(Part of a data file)

----------------------------------------

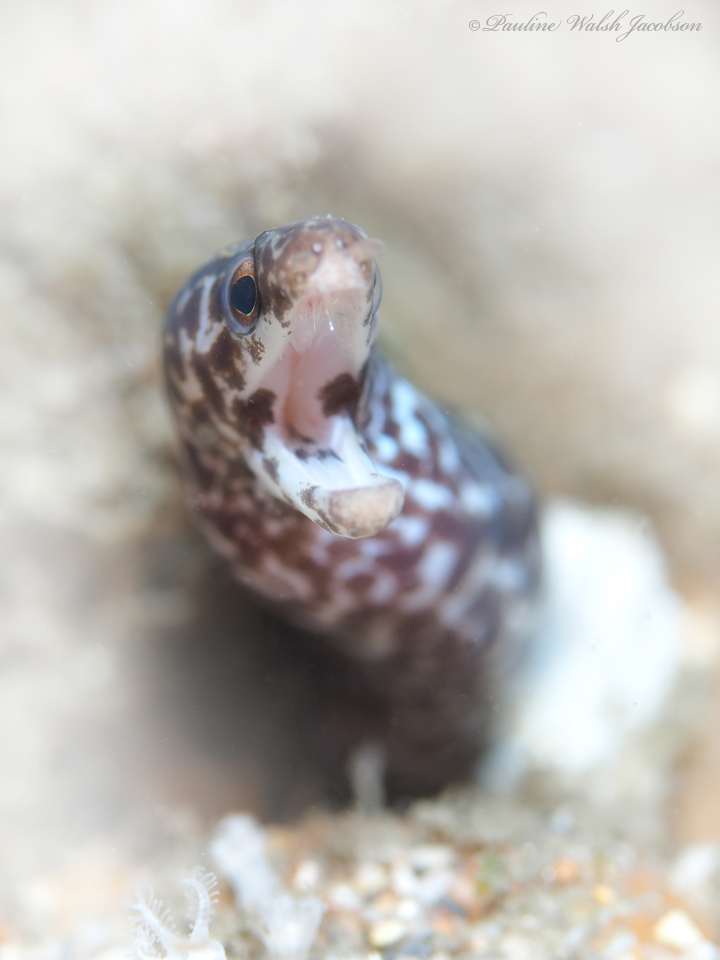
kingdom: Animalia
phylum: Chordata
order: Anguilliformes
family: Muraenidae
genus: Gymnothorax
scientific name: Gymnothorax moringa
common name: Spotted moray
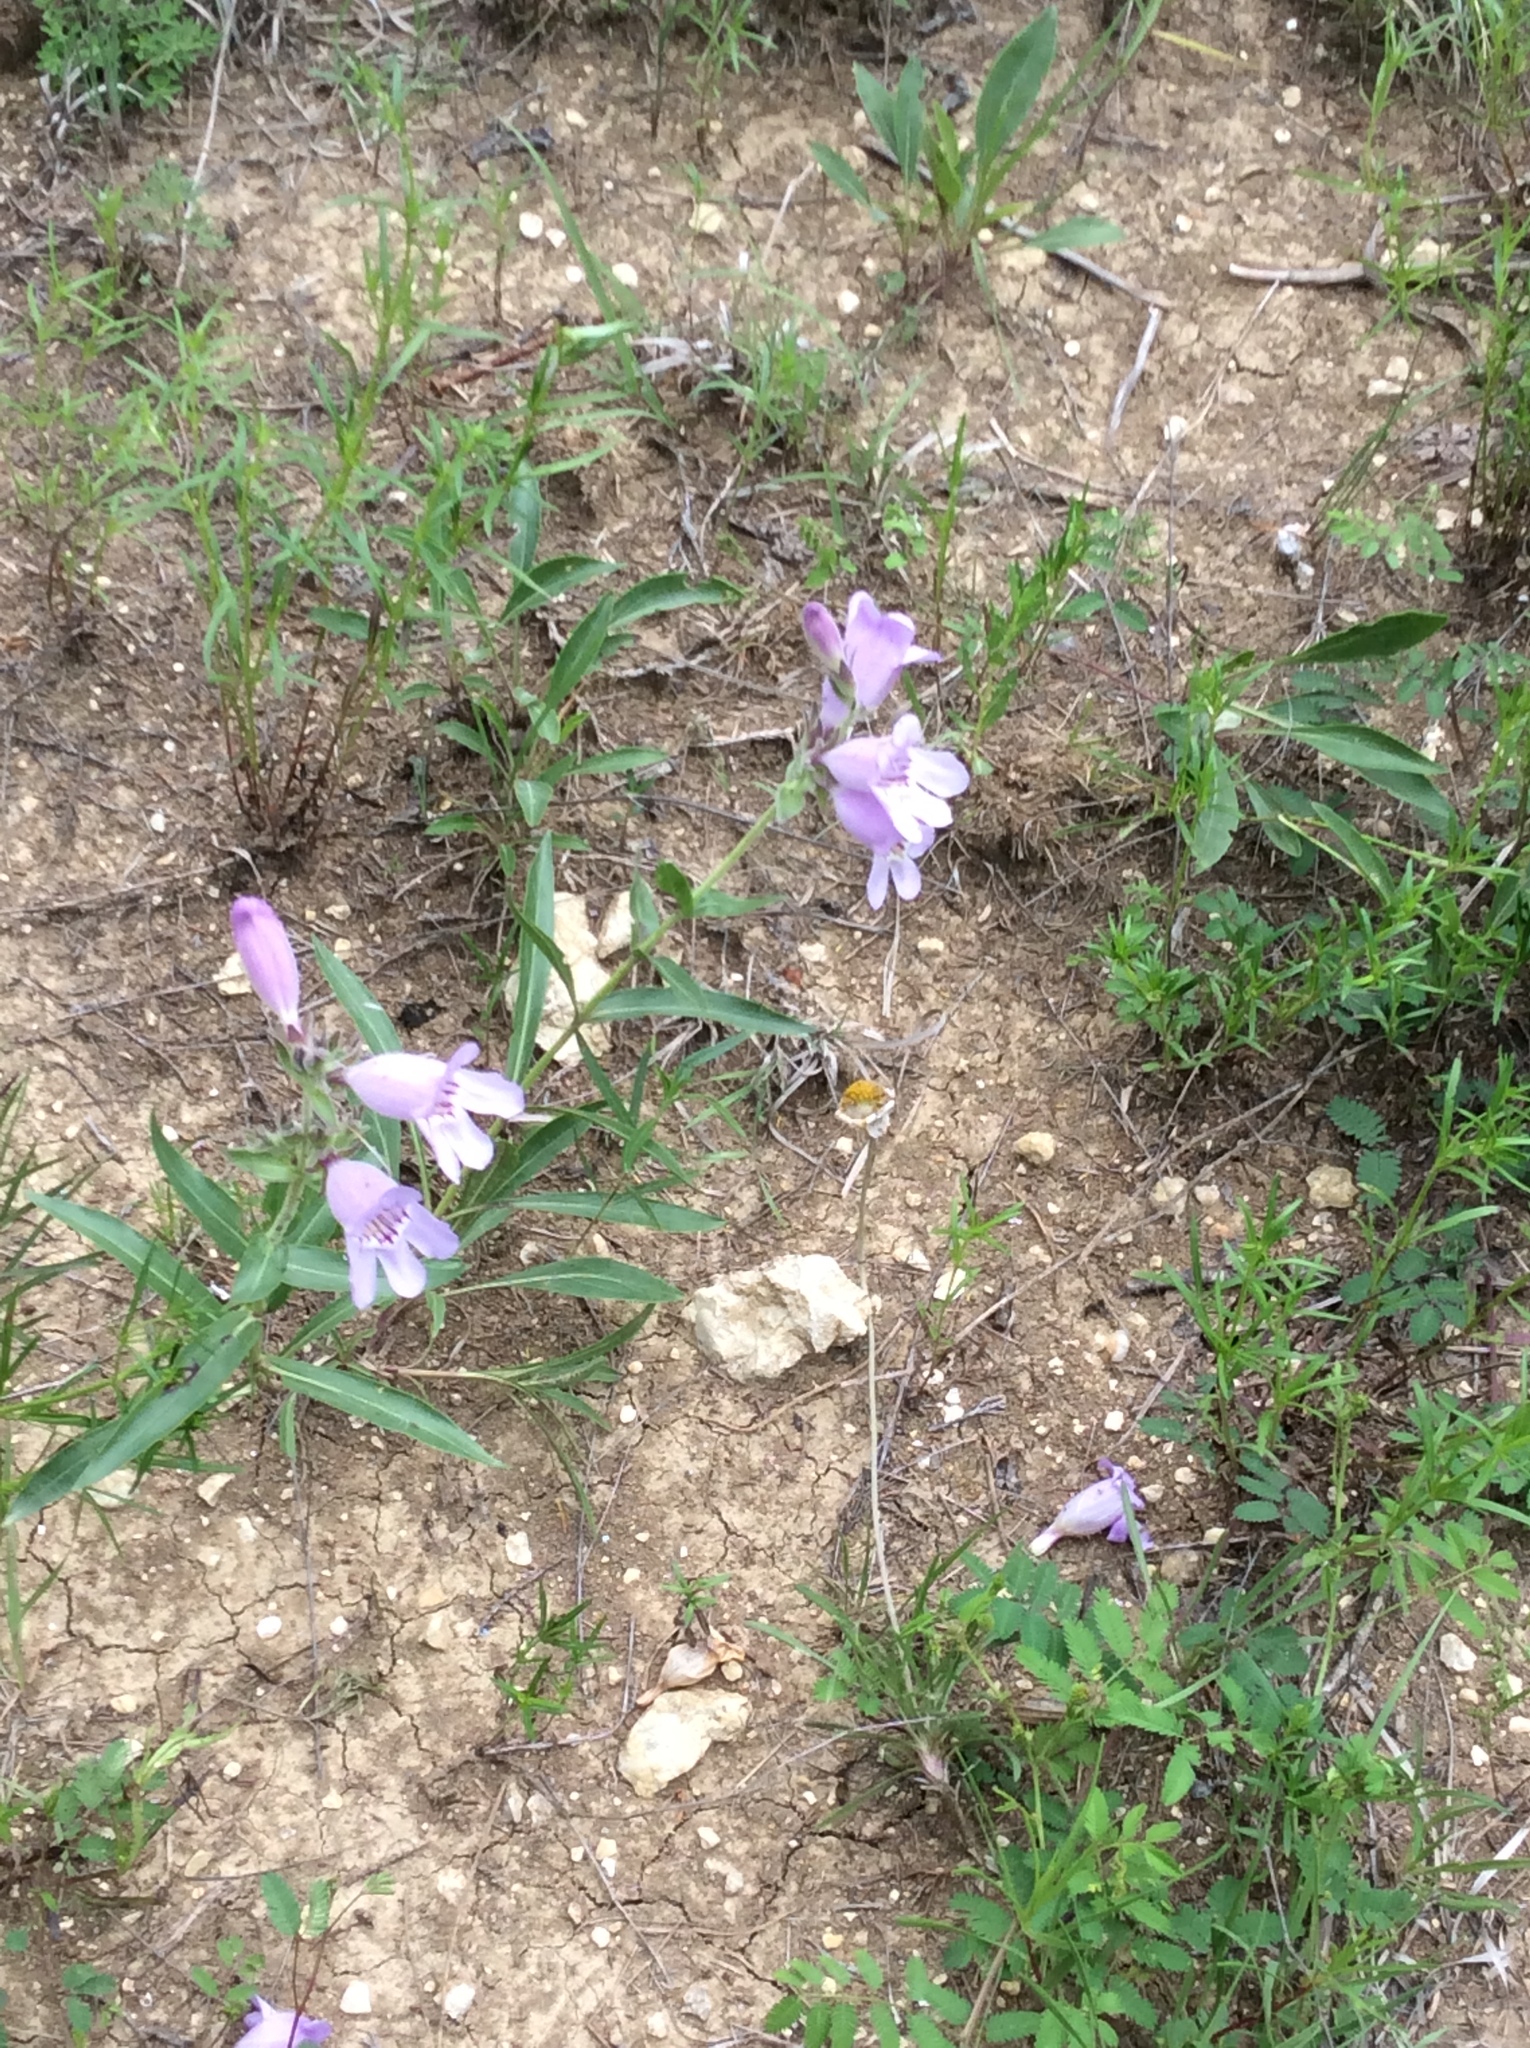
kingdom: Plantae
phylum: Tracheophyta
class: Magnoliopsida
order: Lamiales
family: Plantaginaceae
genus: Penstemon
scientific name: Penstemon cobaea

----------------------------------------

* WRITTEN INSTRUCTION: Copy out the lines from the one containing "common name: Spotted moray" through the final line of the data file, including both ends. Leave the pictures out of your answer.

* TASK OUTPUT:
common name: Spotted moray
kingdom: Plantae
phylum: Tracheophyta
class: Magnoliopsida
order: Lamiales
family: Plantaginaceae
genus: Penstemon
scientific name: Penstemon cobaea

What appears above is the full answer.